Subsequent history | None |
Holding | |
The "separate but equal" provision of private services mandated by state government is constitutional under the Equal Protection Clause. | |
Court membership | |
| |
Case opinions | |
Majority | Brown, joined by Fuller, Field, Gray, Shiras, White, Peckham |
Dissent | Harlan |
Brewer took no part in the consideration or decision of the case. | |
Laws applied | |
U.S. Const. amend. XIV; 1890 La. Acts 152 | |
Overruled by | |
Brown v. Board of Education 347 U.S. 483 (1954) |
Plessy v. Ferguson, 163 US 537 (1896) was a landmark constitutional law case of the US Supreme Court. It upheld state racial segregation laws for public facilities under the doctrine of "separate but equal".[1] The decision was handed down by a vote of 7 to 1 with the majority opinion written by Justice Henry Billings Brown and the dissent written by Justice John Marshall Harlan.
"Separate but equal" remained standard doctrine in U.S. law until its repudiation in the 1954 Supreme Court decision Brown v. Board of Education.[2]
Background
In 1890, the state of Louisiana passed a law (the Separate Car Act) that required separate accommodations for blacks and whites on railroads, including separate railway cars.[2] Concerned, a group of prominent black, creole, and white New Orleans residents formed the Comité des Citoyens (Committee of Citizens) dedicated to repeal the law or fight its effect.[3] They persuaded Homer Plessy, a man of mixed race, to participate in an orchestrated test case. Plessy was born a free man and was an "octoroon" (of seven-eighths European descent and one-eighth African descent). However, under Louisiana law, he was classified as black, and thus required to sit in the "colored" car.[4]
On June 7, 1892, Plessy bought a first-class ticket at the Press Street Depot and boarded a "whites only" car of the East Louisiana Railroad in New Orleans, Louisiana, bound for Covington, Louisiana.[5] The railroad company, which had opposed the law on the grounds that it would require the purchase of more railcars, had been previously informed of Plessy's racial lineage, and the intent to challenge the law.[6] Additionally, the committee hired a private detective with arrest powers to detain Plessy, to ensure that he would be charged for violating the Separate Car Act, as opposed to a vagrancy or some other offense.[6] After Plessy took a seat in the whites-only railway car, he was asked to vacate it, and sit instead in the blacks-only car. Plessy refused and was arrested immediately by the detective.[7] As planned, the train was stopped, and Plessy was taken off the train at Press and Royal streets.[6] Plessy was remanded for trial in Orleans Parish.

→ Excerpted records:
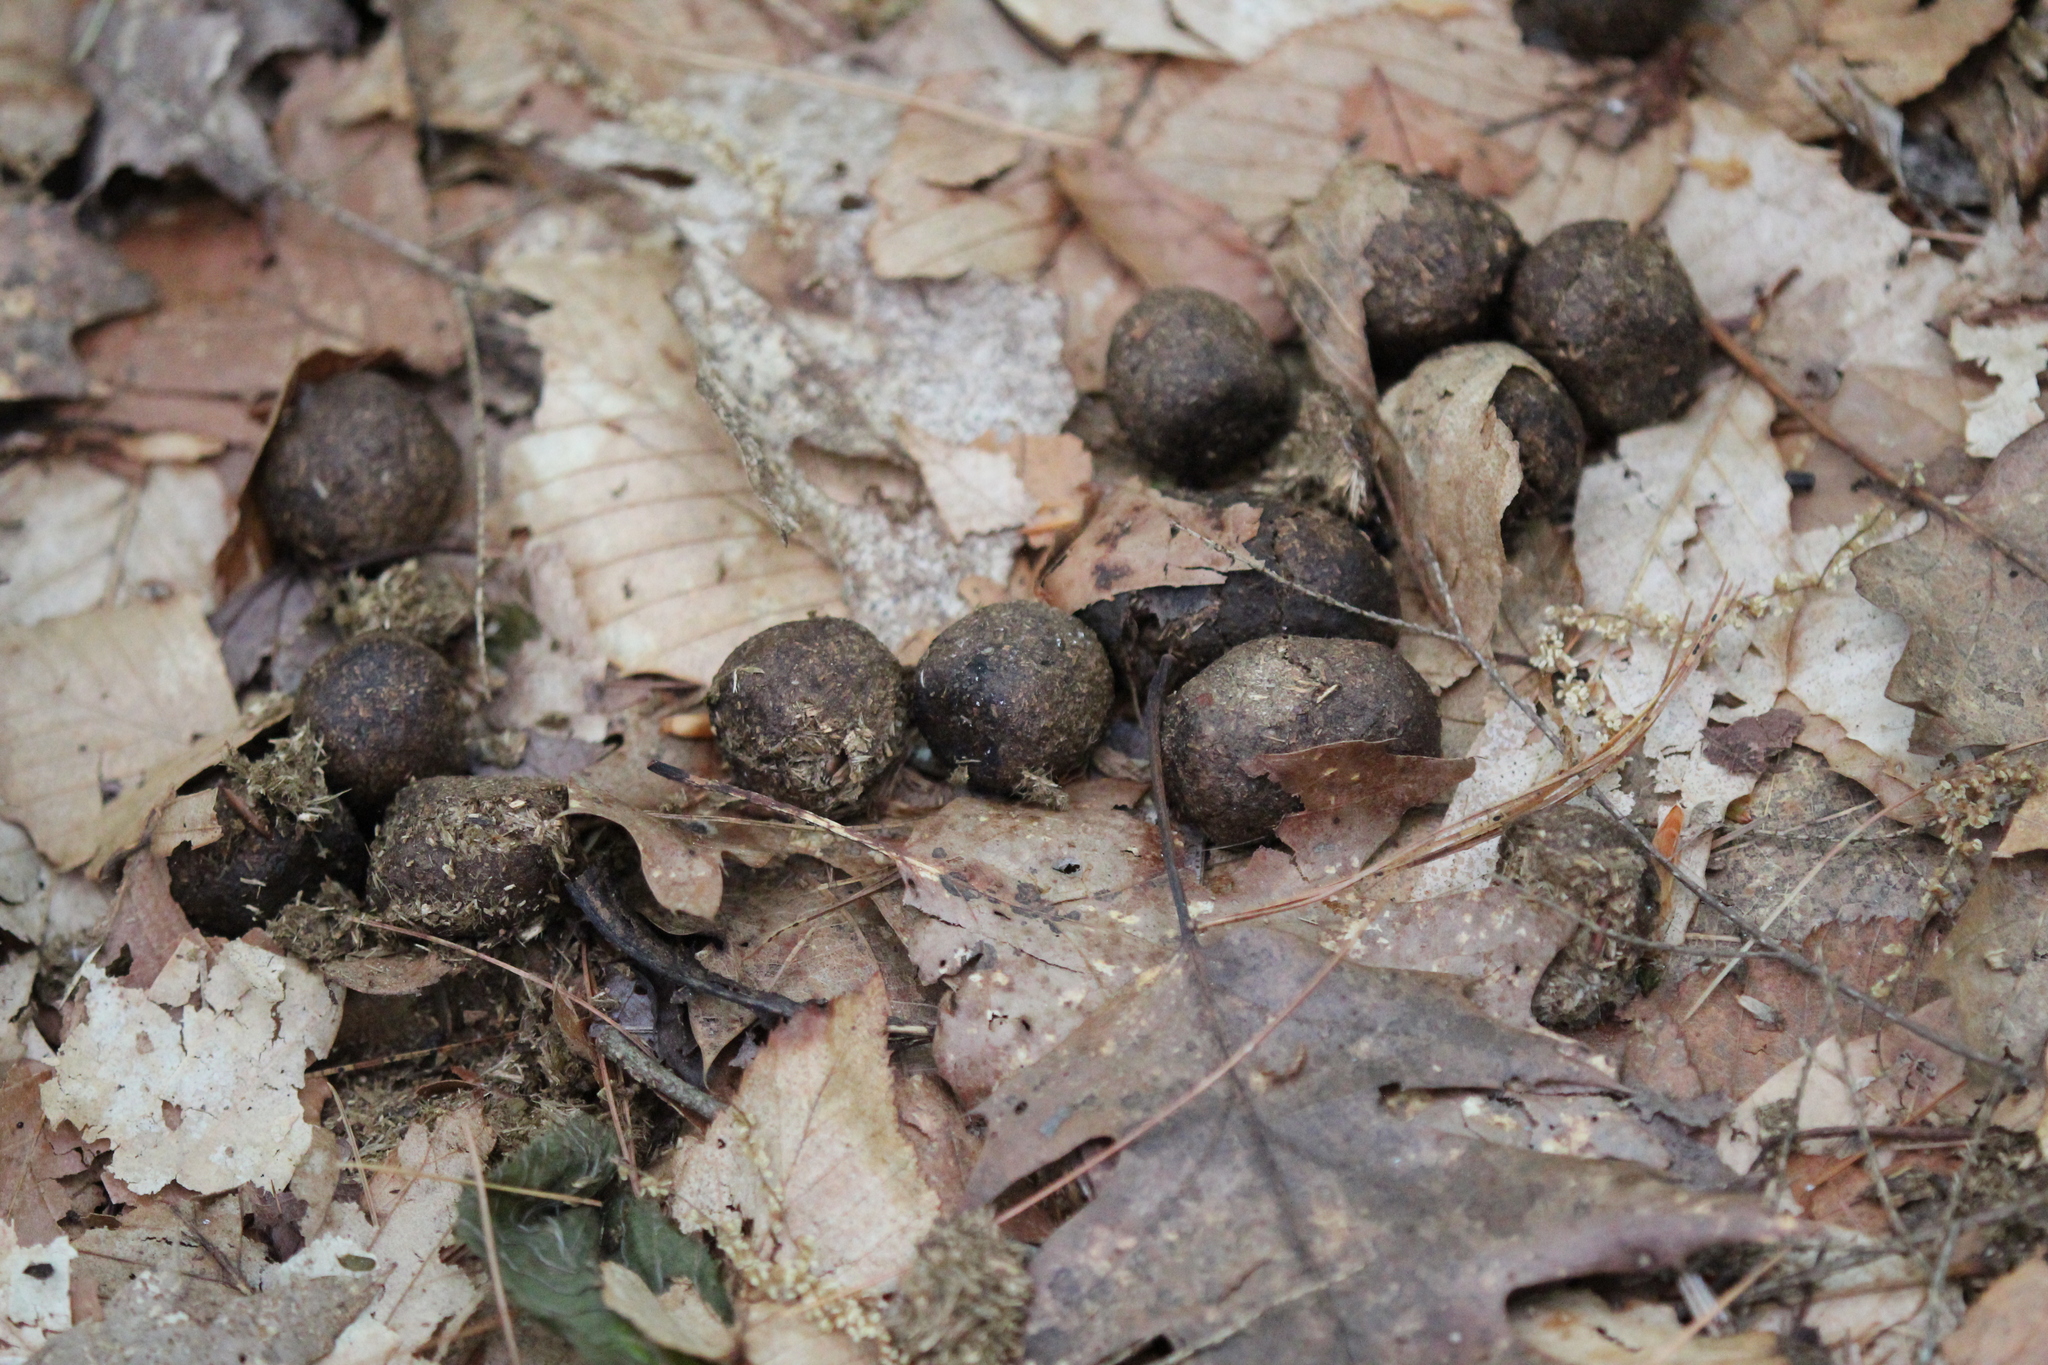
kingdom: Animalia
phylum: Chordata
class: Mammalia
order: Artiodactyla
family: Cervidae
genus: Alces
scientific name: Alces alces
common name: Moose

→ Goal: Transcribe the Plessy v. Ferguson text above between "Subsequent history |" and "John Marshall Harlan.", inclusive.

→ Written answer:
Subsequent history | None |
Holding | |
The "separate but equal" provision of private services mandated by state government is constitutional under the Equal Protection Clause. | |
Court membership | |
| |
Case opinions | |
Majority | Brown, joined by Fuller, Field, Gray, Shiras, White, Peckham |
Dissent | Harlan |
Brewer took no part in the consideration or decision of the case. | |
Laws applied | |
U.S. Const. amend. XIV; 1890 La. Acts 152 | |
Overruled by | |
Brown v. Board of Education 347 U.S. 483 (1954) |
Plessy v. Ferguson, 163 US 537 (1896) was a landmark constitutional law case of the US Supreme Court. It upheld state racial segregation laws for public facilities under the doctrine of "separate but equal".[1] The decision was handed down by a vote of 7 to 1 with the majority opinion written by Justice Henry Billings Brown and the dissent written by Justice John Marshall Harlan.